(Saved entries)
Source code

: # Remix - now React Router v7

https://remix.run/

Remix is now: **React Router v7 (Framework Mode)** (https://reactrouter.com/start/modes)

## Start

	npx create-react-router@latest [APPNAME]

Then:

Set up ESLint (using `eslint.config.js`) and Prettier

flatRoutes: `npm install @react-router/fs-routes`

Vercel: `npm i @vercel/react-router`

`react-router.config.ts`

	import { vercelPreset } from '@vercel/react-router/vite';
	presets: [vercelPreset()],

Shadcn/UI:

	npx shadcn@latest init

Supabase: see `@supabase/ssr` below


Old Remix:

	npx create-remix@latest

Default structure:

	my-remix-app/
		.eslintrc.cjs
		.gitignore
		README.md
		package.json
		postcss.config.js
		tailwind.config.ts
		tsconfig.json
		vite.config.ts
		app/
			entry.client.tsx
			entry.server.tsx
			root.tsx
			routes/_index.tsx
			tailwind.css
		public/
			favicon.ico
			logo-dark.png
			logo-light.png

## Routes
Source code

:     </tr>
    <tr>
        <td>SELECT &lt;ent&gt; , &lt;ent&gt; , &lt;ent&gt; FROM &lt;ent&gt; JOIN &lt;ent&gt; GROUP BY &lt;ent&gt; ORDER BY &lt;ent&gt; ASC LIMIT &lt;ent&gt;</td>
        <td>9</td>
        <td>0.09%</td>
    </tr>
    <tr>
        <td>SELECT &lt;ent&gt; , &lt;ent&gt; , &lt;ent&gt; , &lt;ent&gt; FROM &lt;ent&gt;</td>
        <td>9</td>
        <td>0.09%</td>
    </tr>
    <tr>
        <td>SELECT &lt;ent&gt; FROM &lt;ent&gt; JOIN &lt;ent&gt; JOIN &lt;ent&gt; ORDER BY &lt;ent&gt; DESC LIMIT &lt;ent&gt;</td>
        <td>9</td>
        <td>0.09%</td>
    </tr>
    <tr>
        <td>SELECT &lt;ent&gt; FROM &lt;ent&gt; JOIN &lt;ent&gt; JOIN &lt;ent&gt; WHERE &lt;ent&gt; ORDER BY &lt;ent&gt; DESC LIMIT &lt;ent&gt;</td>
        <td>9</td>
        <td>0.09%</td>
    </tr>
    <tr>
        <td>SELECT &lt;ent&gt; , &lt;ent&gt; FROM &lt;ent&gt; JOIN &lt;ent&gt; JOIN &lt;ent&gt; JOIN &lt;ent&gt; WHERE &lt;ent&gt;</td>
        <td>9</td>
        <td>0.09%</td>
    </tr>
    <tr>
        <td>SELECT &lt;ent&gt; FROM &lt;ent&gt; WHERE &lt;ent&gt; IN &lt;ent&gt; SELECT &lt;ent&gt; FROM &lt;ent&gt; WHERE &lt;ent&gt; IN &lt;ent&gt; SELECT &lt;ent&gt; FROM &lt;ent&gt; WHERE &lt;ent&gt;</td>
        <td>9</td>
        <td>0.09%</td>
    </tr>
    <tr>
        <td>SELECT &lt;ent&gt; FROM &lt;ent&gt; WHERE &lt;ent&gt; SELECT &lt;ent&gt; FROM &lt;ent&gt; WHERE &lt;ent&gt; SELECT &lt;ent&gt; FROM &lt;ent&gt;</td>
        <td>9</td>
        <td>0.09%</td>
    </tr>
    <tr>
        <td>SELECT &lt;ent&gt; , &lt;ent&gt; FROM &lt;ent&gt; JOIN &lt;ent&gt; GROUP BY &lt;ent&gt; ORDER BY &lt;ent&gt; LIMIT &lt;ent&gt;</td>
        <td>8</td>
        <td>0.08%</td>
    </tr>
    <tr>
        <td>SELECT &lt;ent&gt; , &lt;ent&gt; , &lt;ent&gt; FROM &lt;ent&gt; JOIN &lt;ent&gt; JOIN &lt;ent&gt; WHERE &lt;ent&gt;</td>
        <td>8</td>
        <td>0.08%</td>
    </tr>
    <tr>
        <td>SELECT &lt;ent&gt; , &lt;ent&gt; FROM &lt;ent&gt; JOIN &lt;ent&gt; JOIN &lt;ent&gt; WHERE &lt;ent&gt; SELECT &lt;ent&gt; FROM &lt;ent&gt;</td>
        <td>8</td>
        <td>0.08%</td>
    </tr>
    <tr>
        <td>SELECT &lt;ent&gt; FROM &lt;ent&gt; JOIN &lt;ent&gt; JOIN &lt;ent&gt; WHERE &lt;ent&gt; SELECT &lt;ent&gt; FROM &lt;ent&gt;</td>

• **WHAT TO WORK ON**
Give back all the records above exactly as they were written.

• **SOLUTION TO THE PROBLEM**
Source code

: # Remix - now React Router v7

https://remix.run/

Remix is now: **React Router v7 (Framework Mode)** (https://reactrouter.com/start/modes)

## Start

	npx create-react-router@latest [APPNAME]

Then:

Set up ESLint (using `eslint.config.js`) and Prettier

flatRoutes: `npm install @react-router/fs-routes`

Vercel: `npm i @vercel/react-router`

`react-router.config.ts`

	import { vercelPreset } from '@vercel/react-router/vite';
	presets: [vercelPreset()],

Shadcn/UI:

	npx shadcn@latest init

Supabase: see `@supabase/ssr` below


Old Remix:

	npx create-remix@latest

Default structure:

	my-remix-app/
		.eslintrc.cjs
		.gitignore
		README.md
		package.json
		postcss.config.js
		tailwind.config.ts
		tsconfig.json
		vite.config.ts
		app/
			entry.client.tsx
			entry.server.tsx
			root.tsx
			routes/_index.tsx
			tailwind.css
		public/
			favicon.ico
			logo-dark.png
			logo-light.png

## Routes
Source code

:     </tr>
    <tr>
        <td>SELECT &lt;ent&gt; , &lt;ent&gt; , &lt;ent&gt; FROM &lt;ent&gt; JOIN &lt;ent&gt; GROUP BY &lt;ent&gt; ORDER BY &lt;ent&gt; ASC LIMIT &lt;ent&gt;</td>
        <td>9</td>
        <td>0.09%</td>
    </tr>
    <tr>
        <td>SELECT &lt;ent&gt; , &lt;ent&gt; , &lt;ent&gt; , &lt;ent&gt; FROM &lt;ent&gt;</td>
        <td>9</td>
        <td>0.09%</td>
    </tr>
    <tr>
        <td>SELECT &lt;ent&gt; FROM &lt;ent&gt; JOIN &lt;ent&gt; JOIN &lt;ent&gt; ORDER BY &lt;ent&gt; DESC LIMIT &lt;ent&gt;</td>
        <td>9</td>
        <td>0.09%</td>
    </tr>
    <tr>
        <td>SELECT &lt;ent&gt; FROM &lt;ent&gt; JOIN &lt;ent&gt; JOIN &lt;ent&gt; WHERE &lt;ent&gt; ORDER BY &lt;ent&gt; DESC LIMIT &lt;ent&gt;</td>
        <td>9</td>
        <td>0.09%</td>
    </tr>
    <tr>
        <td>SELECT &lt;ent&gt; , &lt;ent&gt; FROM &lt;ent&gt; JOIN &lt;ent&gt; JOIN &lt;ent&gt; JOIN &lt;ent&gt; WHERE &lt;ent&gt;</td>
        <td>9</td>
        <td>0.09%</td>
    </tr>
    <tr>
        <td>SELECT &lt;ent&gt; FROM &lt;ent&gt; WHERE &lt;ent&gt; IN &lt;ent&gt; SELECT &lt;ent&gt; FROM &lt;ent&gt; WHERE &lt;ent&gt; IN &lt;ent&gt; SELECT &lt;ent&gt; FROM &lt;ent&gt; WHERE &lt;ent&gt;</td>
        <td>9</td>
        <td>0.09%</td>
    </tr>
    <tr>
        <td>SELECT &lt;ent&gt; FROM &lt;ent&gt; WHERE &lt;ent&gt; SELECT &lt;ent&gt; FROM &lt;ent&gt; WHERE &lt;ent&gt; SELECT &lt;ent&gt; FROM &lt;ent&gt;</td>
        <td>9</td>
        <td>0.09%</td>
    </tr>
    <tr>
        <td>SELECT &lt;ent&gt; , &lt;ent&gt; FROM &lt;ent&gt; JOIN &lt;ent&gt; GROUP BY &lt;ent&gt; ORDER BY &lt;ent&gt; LIMIT &lt;ent&gt;</td>
        <td>8</td>
        <td>0.08%</td>
    </tr>
    <tr>
        <td>SELECT &lt;ent&gt; , &lt;ent&gt; , &lt;ent&gt; FROM &lt;ent&gt; JOIN &lt;ent&gt; JOIN &lt;ent&gt; WHERE &lt;ent&gt;</td>
        <td>8</td>
        <td>0.08%</td>
    </tr>
    <tr>
        <td>SELECT &lt;ent&gt; , &lt;ent&gt; FROM &lt;ent&gt; JOIN &lt;ent&gt; JOIN &lt;ent&gt; WHERE &lt;ent&gt; SELECT &lt;ent&gt; FROM &lt;ent&gt;</td>
        <td>8</td>
        <td>0.08%</td>
    </tr>
    <tr>
        <td>SELECT &lt;ent&gt; FROM &lt;ent&gt; JOIN &lt;ent&gt; JOIN &lt;ent&gt; WHERE &lt;ent&gt; SELECT &lt;ent&gt; FROM &lt;ent&gt;</td>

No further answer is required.